RECOMMANDATION XXVI: Le matricule
a) Revoir le cadre juridique, afin qu’il soit explicite quant à l’obligation de porter le matricule, devant et derrière, sur les vêtements et sur le casque, et afin que tout manquement à cet égard soit susceptible d’enclencher le processus déontologique.
b) Les policiers doivent pouvoir être identifiés, de face et de dos, à tout moment et à bonne distance. À cet égard, inviter les services de police à apposer le numéro de matricule sur les vêtements et sur le casque, notamment devant et derrière tous les casques de contrôle de foule; avec de gros chiffres visibles de loin, même lorsque la visière est relevée.
c) Inviter les services de police à prévoir une surveillance accrue par les supérieurs des équipes de policiers oeuvrant en contrôle de foule.
RECOMMANDATION XXVII: La formation
La Commission recommande au ministre de la Sécurité publique :
a) De faire valoir au Comité de concertation sur la formation des futurs policiers et des futures policières du Québec, que l„enseignement de l’histoire du développement de la police moderne au service des citoyens, de celle de la reconnaissance progressive des droits de la personne et des valeurs démocratiques sont aussi importants dans la formation des policiers que les savoir-faire et qu’elles doivent commencer dès le cégep.
b) De s’assurer que les contenus de formation concernant la gestion du stress soit renforcés de façon à pouvoir faire face à des situations exceptionnelles comme celles du printemps 2012.
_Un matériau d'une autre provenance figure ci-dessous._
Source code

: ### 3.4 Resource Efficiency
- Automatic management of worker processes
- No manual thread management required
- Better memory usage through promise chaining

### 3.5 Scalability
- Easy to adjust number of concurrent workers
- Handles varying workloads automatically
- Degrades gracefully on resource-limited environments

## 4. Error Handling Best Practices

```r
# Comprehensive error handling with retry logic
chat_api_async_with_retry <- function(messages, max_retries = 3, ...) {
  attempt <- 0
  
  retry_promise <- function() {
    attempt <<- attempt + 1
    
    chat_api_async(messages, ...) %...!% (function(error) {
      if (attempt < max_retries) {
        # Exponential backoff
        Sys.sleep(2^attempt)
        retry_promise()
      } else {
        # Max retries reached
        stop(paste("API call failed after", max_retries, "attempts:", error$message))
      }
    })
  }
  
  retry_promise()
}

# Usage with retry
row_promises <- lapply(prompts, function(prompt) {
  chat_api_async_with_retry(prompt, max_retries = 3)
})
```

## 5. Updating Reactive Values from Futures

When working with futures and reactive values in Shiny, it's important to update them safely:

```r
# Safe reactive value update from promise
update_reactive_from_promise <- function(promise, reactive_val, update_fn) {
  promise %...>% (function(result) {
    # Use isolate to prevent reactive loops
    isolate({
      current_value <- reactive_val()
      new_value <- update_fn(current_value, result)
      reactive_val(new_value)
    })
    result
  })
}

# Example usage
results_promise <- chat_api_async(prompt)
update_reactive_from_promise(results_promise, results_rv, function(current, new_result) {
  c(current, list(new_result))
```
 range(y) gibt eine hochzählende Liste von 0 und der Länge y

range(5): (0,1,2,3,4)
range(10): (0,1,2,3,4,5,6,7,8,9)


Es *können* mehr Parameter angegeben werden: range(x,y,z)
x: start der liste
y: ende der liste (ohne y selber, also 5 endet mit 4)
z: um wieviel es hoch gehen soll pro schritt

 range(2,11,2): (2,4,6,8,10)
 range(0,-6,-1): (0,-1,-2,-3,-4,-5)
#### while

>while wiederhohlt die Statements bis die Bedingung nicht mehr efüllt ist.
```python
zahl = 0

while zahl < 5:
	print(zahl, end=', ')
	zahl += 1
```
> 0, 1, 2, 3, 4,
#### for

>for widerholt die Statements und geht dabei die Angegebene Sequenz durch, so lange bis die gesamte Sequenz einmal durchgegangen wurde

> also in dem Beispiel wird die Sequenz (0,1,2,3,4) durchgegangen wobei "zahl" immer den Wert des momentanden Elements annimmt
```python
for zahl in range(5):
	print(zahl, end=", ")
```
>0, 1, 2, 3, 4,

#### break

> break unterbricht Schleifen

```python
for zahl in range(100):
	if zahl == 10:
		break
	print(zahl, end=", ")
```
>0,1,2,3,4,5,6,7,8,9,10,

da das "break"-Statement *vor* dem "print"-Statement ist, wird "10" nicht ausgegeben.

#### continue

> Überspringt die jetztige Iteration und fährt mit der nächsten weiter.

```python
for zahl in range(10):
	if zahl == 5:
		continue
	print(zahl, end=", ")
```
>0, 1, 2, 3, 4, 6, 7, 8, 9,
c) De voir à uniformiser la formation en contrôle de foule à l’échelle du Québec avec le concours des grands corps de police et sous la supervision de l’ÉNPQ pour qu’elle soit le produit d’un échange des meilleures pratiques. Cette formation pourrait être donnée tant dans certains corps de police qu’à l’ÉNPQ.
RECOMMANDATION XXVIII: Concernant la lutte contre le mépris
La Commission recommande au ministre de la Sécurité publique qui est responsable de l’École nationale de police du Québec, conjointement avec le ministre de l’Enseignement supérieure, de la Recherche, de la Science et de la Technologie qui est responsable de la formation donnée en techniques policières dans les cégeps, de prendre les mesures nécessaires pour s’assurer qu’au terme de leur formation, les policiers aient assimilé l’importance des questions liées au respect du droit de manifester et aient acquis la conviction profonde qu’en assurant l’exercice pacifique de ce droit, ils sont des acteurs essentiels dans une démocratie vivante et progressiste. C’est un rôle noble parfois difficile dont ils doivent être fiers.»
Notes
Ces recommandations se trouvent aux pages 355 à 363 du rapport de la Commission spéciale d’examen des événements du printemps 2012 (Rapport Ménard). Chacune d’entre elles constitue la conclusion résumée d’une section du rapport: on peut donc en savoir plus sur chacun des points en lisant le chapitre correspondant du document.